Una pérdida sensible, reflexionó el Doctor, dejando caer el cable sobre el escritorio.
Abáscal siempre había sido muy eficiente, pero su intervención, obligada, en ese caso,
lo había condenado irremisiblemente. La orden recibida de arriba había sido inapelable:
no dejar rastros, ni nexos delatores. Aunque, desde luego, resultaba imposible extirpar
todos, absolutamente todos, los nexos. Él, el Doctor, era, en última instancia, otro de
ellos.

A continuación, el Doctor recogió el voluminoso sobre de papel manila que su


secretaria le había entregado junto con el cable. El matasellos era de Nueva York, el
membrete era el de la firma que servía de fachada a la organización. Habitualmente, la
llegada de uno de esos sobres marcaba el comienzo de otra operación. El código para
descifrar las instrucciones descansaba en el fondo de su caja fuerte.

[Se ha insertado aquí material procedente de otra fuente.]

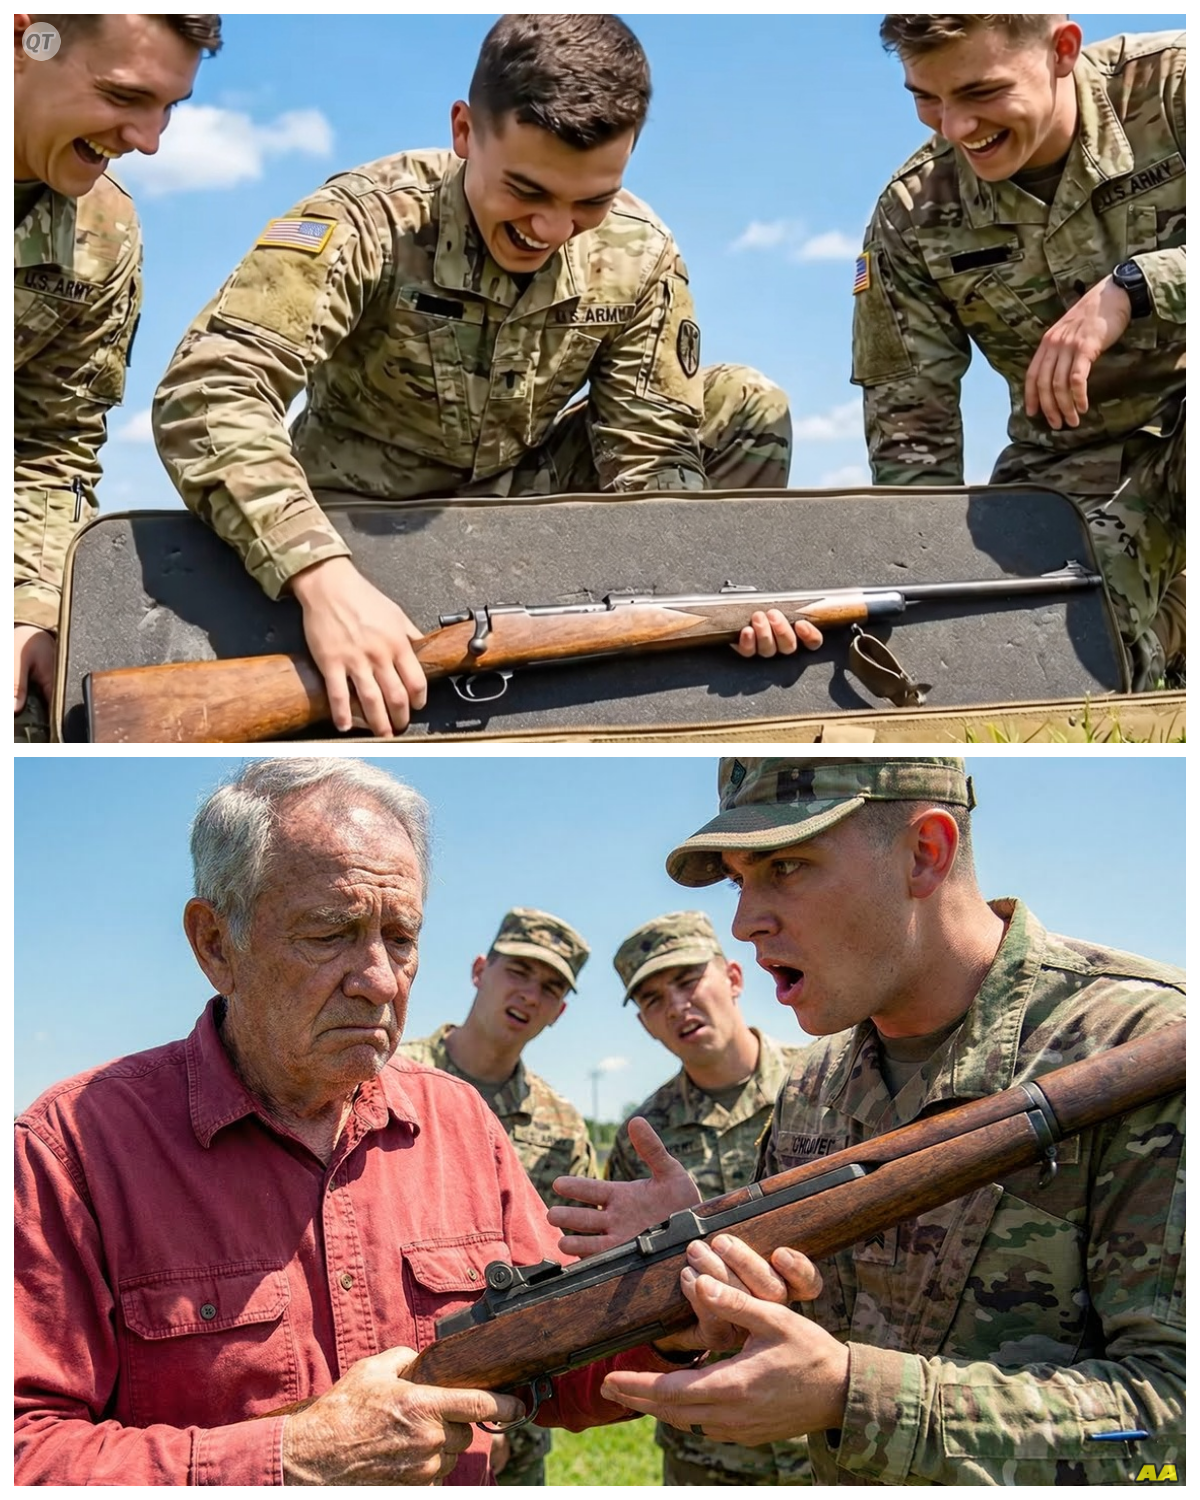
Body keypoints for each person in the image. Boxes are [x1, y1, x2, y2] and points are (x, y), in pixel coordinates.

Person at [14, 759, 695, 1485]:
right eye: (331, 933)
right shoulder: (74, 1149)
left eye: (400, 938)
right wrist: (290, 1460)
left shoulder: (458, 1122)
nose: (378, 979)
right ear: (216, 944)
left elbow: (556, 1363)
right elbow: (25, 1451)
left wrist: (676, 1311)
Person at [151, 13, 812, 741]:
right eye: (527, 190)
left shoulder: (639, 253)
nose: (554, 227)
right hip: (354, 521)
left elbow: (651, 457)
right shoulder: (369, 220)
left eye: (590, 201)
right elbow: (210, 389)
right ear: (465, 132)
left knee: (742, 402)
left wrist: (723, 591)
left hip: (525, 508)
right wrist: (320, 578)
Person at [549, 756, 1185, 1484]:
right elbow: (793, 1346)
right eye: (738, 878)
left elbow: (1173, 1415)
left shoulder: (1144, 1051)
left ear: (925, 854)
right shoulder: (814, 1085)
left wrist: (856, 1396)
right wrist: (706, 1265)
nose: (744, 921)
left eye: (785, 865)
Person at [851, 17, 1186, 690]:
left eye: (980, 92)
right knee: (1024, 665)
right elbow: (912, 440)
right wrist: (923, 602)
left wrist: (1133, 288)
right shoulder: (913, 213)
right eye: (925, 97)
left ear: (1062, 51)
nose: (954, 128)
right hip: (1073, 466)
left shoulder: (1177, 89)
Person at [14, 12, 223, 741]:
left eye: (168, 107)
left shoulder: (104, 235)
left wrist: (30, 608)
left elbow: (50, 446)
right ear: (24, 38)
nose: (148, 140)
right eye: (123, 95)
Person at [399, 906, 600, 1486]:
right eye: (518, 971)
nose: (530, 995)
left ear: (560, 1012)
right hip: (389, 1381)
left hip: (515, 1402)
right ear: (479, 970)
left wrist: (501, 1418)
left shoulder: (560, 1126)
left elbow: (565, 1281)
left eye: (550, 987)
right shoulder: (387, 1075)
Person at [608, 909, 809, 1486]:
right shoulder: (643, 1140)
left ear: (734, 978)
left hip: (828, 1421)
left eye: (686, 980)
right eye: (651, 999)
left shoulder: (827, 1082)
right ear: (646, 1024)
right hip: (711, 1439)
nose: (675, 1006)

El Doctor metió la punta del cortapapeles debajo de la solapa del sobre. La hoja se
deslizó hasta tropezar, brevemente, con un obstáculo. La inercia determinó que siguiera
avanzando. El Doctor comprendió que para descifrar el mensaje no necesitaría ayuda. Y
le sorprendió descubrir que en ese trance no pensaba en su mujer y sus hijos, sino en
Abáscal y en su culto por el orden jerárquico de las armas. Luego, la carga explosiva,
activada por el tirón del cortapapeles sobre el hilo del detonador, transformó todo ese
piso del edificio en un campo de escombros.